• **Prompt**
Check each line of the data below for the word "Isla", then extract the ones that have it.

• **Data supplied**

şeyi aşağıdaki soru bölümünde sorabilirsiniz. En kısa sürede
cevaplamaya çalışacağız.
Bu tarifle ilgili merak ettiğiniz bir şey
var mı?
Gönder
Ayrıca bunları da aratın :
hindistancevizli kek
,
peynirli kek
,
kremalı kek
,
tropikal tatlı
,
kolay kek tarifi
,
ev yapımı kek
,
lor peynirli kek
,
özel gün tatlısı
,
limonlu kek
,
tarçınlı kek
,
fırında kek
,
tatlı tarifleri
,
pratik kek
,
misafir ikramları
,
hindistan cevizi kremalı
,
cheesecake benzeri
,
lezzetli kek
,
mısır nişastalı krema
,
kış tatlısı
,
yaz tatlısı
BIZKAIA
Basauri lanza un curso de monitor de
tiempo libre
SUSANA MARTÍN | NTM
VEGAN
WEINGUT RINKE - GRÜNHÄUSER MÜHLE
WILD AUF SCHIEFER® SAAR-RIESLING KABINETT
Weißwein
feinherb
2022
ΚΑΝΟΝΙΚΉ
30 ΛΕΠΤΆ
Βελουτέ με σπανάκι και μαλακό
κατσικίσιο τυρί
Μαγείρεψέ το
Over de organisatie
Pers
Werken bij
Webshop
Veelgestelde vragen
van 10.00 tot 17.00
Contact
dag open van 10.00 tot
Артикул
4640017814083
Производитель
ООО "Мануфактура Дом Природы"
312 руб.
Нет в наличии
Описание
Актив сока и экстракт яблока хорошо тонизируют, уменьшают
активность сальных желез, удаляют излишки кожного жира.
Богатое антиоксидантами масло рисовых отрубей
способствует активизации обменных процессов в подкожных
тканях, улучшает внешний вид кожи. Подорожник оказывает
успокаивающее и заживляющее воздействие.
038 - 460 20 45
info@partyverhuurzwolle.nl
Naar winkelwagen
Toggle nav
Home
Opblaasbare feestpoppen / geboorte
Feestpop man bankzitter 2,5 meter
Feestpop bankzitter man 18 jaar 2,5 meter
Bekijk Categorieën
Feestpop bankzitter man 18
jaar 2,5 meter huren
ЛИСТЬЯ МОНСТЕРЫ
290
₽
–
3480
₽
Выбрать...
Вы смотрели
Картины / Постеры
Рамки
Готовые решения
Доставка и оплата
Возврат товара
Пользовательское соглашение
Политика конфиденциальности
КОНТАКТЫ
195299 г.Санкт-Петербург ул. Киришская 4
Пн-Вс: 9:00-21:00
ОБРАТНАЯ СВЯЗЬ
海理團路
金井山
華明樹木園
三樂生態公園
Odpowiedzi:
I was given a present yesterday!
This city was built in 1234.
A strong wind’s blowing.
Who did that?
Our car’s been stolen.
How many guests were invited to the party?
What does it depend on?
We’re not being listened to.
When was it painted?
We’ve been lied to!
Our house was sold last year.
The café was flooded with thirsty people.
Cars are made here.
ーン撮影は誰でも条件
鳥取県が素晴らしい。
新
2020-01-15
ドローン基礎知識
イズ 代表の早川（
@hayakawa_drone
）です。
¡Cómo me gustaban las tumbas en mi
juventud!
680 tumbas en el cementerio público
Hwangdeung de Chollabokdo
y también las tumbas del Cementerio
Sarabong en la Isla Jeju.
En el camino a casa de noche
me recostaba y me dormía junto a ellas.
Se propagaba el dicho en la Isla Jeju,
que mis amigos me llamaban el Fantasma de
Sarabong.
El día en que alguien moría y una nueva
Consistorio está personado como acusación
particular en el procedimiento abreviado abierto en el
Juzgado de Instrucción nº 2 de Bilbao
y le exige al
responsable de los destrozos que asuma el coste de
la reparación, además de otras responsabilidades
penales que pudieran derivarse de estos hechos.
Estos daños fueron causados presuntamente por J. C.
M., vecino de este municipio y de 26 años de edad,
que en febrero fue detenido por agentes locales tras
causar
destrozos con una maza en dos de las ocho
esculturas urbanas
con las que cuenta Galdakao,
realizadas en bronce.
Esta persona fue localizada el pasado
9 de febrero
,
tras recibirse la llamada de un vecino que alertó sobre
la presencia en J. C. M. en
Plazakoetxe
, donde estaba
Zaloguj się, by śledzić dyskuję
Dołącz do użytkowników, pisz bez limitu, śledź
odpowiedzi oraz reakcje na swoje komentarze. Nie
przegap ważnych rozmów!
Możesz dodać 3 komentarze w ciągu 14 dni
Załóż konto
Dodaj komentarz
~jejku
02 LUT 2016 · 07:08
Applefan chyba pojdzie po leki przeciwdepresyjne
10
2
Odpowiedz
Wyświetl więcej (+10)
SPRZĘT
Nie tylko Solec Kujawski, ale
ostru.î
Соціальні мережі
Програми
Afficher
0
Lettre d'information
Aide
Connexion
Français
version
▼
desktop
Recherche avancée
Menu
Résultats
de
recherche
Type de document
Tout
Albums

• **Output for this exercise**
Sarabong en la Isla Jeju.
Se propagaba el dicho en la Isla Jeju,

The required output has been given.